第17章 0
「……なあ、蝶さん?一ついいか?」
『………はい…』
「なんで着いてきた!!?」
『中也さんいないの嫌なの!!!』
中也の腰に腕を回して抱きつきながら、夜の椚ヶ丘中学へとやって来た。
理由としてはとても大変かつシンプルなもので、あろう事か中也からいただいた髪飾りを訓練前に教室に置いたまま…そのままにしておいてしまっていたのだ。

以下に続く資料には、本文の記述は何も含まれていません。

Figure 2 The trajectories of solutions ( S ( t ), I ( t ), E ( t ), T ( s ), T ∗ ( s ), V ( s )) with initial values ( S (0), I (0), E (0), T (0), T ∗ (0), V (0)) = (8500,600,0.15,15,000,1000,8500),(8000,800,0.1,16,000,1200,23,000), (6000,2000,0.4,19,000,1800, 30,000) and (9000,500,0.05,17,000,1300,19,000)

中也は明日取りに行けばいいと言ったのだけれど、それでも私が駄々をこねた結果、絶品スイーツを食べ進めるのを中断して椚ヶ丘への扉を作って来たのである。
しかし、そこでまさかの事態が発生した。
「この時間帯にこんな山奥の街頭もねえところお前の苦手な場所にも程があんだろ!!?すぐ取ってきてやるから部屋入ってろお前は!!」
『く、暗いのより中也さんいない方がやだ!!!』
「だああっ、ビビりまくってるくせして一体何を……っ?明かり…!!おい、蝶!!!」
『……煙…燃えてるにおいするよ、これ』
唐突に校舎の方から見えた光。
そこには煙のようなものが上がっていて、微かに焦げているような匂いが漂ってくる。
間違いない、あれは火だ。
中也とすぐさまそちらに向かうと、なぜだか渚君と渚君のお母さん…それからいかにも殺し屋らしい雰囲気を漂わせる男の人が向かい合わせになっている。

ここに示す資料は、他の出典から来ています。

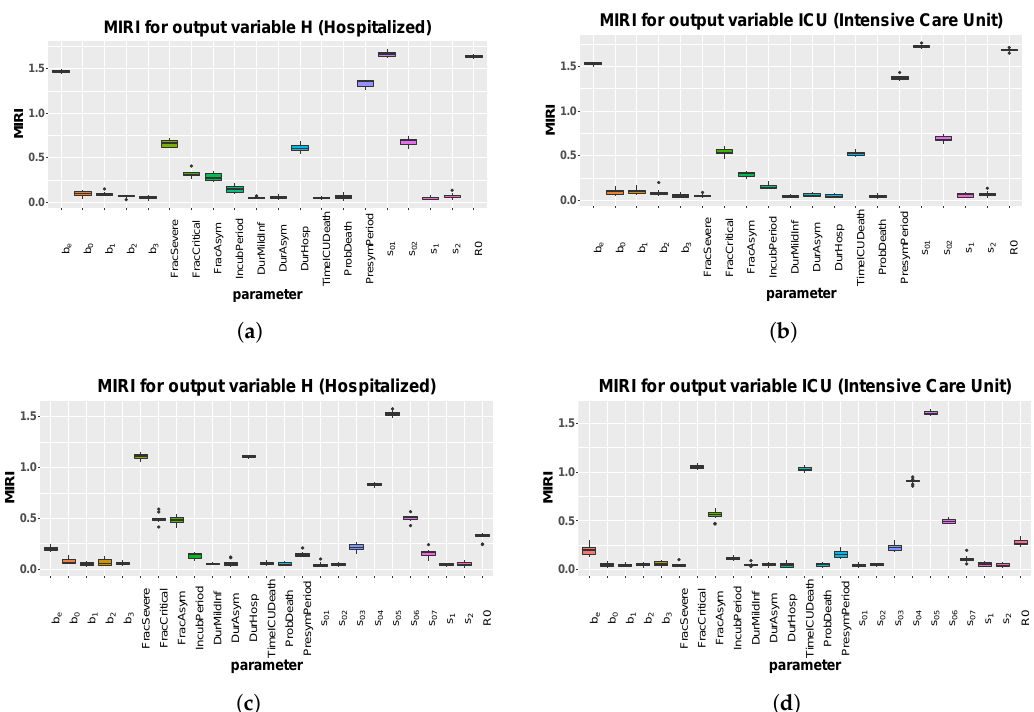
Figure 7. Umbria: boxplot of the 10 realizations of the MIRIs in output from the CRA for all model parameters. ( a ) Evaluation function: area under the curve of H. Stop time: 110. ( b ) Evaluation function: area under the curve of ICU. Stop time: 110. ( c ) Evaluation function: area under the curve of H. Stop time: 250. ( d ) Evaluation function: area under the curve of ICU. Stop time: 250.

「この時間はあいつが固定砲台とドラマを見るためにここに来るんだって……!だ、誰だ!!?」
鞭を持った男と渚君達の間に入るように出て行くと、相手の男は動揺する。
『あの、暗殺するのは構いませんけど…人の友人のお母さんに手出すのやめてもらえません?』
「おい、潮田の母親気絶してんぞ。いいのかよ」
『そこは渚君が何とかするでしょ。中也さんもこっちいて』
私たち二人の登場に渚君までもが唖然とする。
あーあ、火だって早く消さなくちゃなのに…でも今あれに消えられちゃうとめんどいんだよな。
『…で?お引取りのお願いは……』
「はあ!?んなもん通すわけが…って待て、お前横浜の武装探偵社の白石蝶だよな!?なんで……なんでそんな奴の隣にポートマフィアの五大幹部の中原中也が____」
言いかけたところで、男の人は口を開けたまま固まった。
私が投げた小さなナイフが掠れたからだ。